Il professor Francesco Vaia.
«Nessun catastrofismo, ma, come sempre, determinazione nell’affrontare anche questa fase». In un editoriale che Famiglia Cristiana pubblica nel numero dal 14 luglio in edicola e in parrocchia, il professor Francesco Vaia risponde alle inquietanti domande che l’impennata dei contagi provoca in questa torrida estate.
«Il cittadino si chiede se deve preoccuparsi, se è solo un’influenza, se dobbiamo fermare di nuovo la nostra vita sociale tornando in lockdown, cosa fare per l’autunno», scrive il direttore generale dell’Istituto nazionale malattie infettive Lazzaro Spallanzani di Roma. Le cifre spaventano, ma vanno lette e interpretate, puntualizza Vaia. «I dati osservati allo Spallanzani nell’ultimo semestre (1 gennaio – 30 giugno 2022) mostrano che in epoca omicron 1, i ricoveri, sia in ordinario che in terapia intensiva, erano rispettivamente il doppio e il triplo rispetto a oggi. Vuole dire che il virus, mutando, è diventato meno cattivo? Forse. Soprattutto, però, dobbiamo sottolineare il grande contributo dei vaccini, rivelatisi strumenti fondamentali, unitamente alle terapie, farmaci antivirali e anticorpi monoclonali sui quali bisognerebbe insistere di più».
«Di fronte alle tre paure che il cittadino oggi avverte - quelle della pandemia, della guerra e dell’impoverimento da inflazione e recessione -, dobbiamo rispondere con azioni di sistema», sostiene il direttore generale dello Spallanzani. «Innanzitutto con l’aggiornamento, non più rinviabile, dei vaccini alle varianti con dose di richiamo in autunno, mentre, intanto, proteggiamo i più deboli e fragili con la quarta dose.
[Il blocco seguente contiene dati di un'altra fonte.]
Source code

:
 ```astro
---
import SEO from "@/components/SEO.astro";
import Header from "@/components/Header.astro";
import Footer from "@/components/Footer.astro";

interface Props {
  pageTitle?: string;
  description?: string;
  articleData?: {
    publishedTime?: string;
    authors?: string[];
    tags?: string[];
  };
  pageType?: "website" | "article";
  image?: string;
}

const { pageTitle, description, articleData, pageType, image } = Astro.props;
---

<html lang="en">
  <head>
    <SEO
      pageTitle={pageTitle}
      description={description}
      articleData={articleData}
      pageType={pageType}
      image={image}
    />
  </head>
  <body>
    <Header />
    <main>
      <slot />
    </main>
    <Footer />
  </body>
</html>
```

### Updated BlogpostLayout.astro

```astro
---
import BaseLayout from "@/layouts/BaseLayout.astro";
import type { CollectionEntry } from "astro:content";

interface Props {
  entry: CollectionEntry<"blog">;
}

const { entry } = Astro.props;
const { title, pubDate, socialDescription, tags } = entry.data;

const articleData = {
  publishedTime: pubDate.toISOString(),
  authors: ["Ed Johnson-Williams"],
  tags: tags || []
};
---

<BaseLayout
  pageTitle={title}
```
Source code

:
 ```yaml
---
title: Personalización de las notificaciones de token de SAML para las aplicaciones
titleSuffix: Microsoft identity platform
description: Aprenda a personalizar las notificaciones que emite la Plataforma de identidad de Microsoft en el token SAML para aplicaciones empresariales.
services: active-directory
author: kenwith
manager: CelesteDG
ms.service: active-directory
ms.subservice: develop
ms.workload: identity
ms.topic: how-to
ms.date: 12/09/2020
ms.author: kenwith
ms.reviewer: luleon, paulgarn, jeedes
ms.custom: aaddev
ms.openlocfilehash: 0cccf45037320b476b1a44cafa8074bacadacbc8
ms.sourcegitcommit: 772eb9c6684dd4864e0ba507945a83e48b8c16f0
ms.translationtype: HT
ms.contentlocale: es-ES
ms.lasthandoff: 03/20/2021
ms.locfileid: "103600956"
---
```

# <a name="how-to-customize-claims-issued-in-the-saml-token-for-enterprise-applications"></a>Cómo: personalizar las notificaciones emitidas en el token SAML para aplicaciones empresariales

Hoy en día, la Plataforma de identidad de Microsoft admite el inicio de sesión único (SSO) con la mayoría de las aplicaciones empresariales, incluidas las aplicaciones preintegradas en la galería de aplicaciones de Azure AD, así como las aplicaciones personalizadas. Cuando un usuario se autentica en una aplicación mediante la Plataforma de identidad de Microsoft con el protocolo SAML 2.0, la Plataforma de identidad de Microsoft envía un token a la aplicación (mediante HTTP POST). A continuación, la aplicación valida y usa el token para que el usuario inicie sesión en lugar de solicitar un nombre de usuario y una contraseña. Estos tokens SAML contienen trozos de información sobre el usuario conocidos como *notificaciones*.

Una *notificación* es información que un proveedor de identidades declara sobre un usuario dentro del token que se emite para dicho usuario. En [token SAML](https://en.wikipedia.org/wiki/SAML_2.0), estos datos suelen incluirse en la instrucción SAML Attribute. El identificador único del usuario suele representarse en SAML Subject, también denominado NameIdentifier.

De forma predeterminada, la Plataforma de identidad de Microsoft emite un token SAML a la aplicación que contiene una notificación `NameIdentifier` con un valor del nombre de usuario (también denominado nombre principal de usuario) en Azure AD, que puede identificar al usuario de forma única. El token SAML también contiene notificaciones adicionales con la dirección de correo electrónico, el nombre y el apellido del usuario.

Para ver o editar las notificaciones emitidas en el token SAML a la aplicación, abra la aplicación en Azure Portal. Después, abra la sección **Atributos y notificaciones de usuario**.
La scienza deve mettere in campo adeguate difese contro le diverse varianti del virus. In secondo luogo servono impianti di ventilazione meccanica (tre volte più efficaci, secondo l’Oms) nei luoghi della socialità, a partire da scuole e trasporti»
«Infine», conclude Vaia, «dobbiamo guardare oltre il nostro cortile. Abbiamo perso, finora, alcune sfide come la cessione a tempo determinato del brevetto e la protezione vaccinale dei Paesi più poveri. Dobbiamo riprovarci rivalutando il ruolo della Oms e, dentro essa, dell’Italia».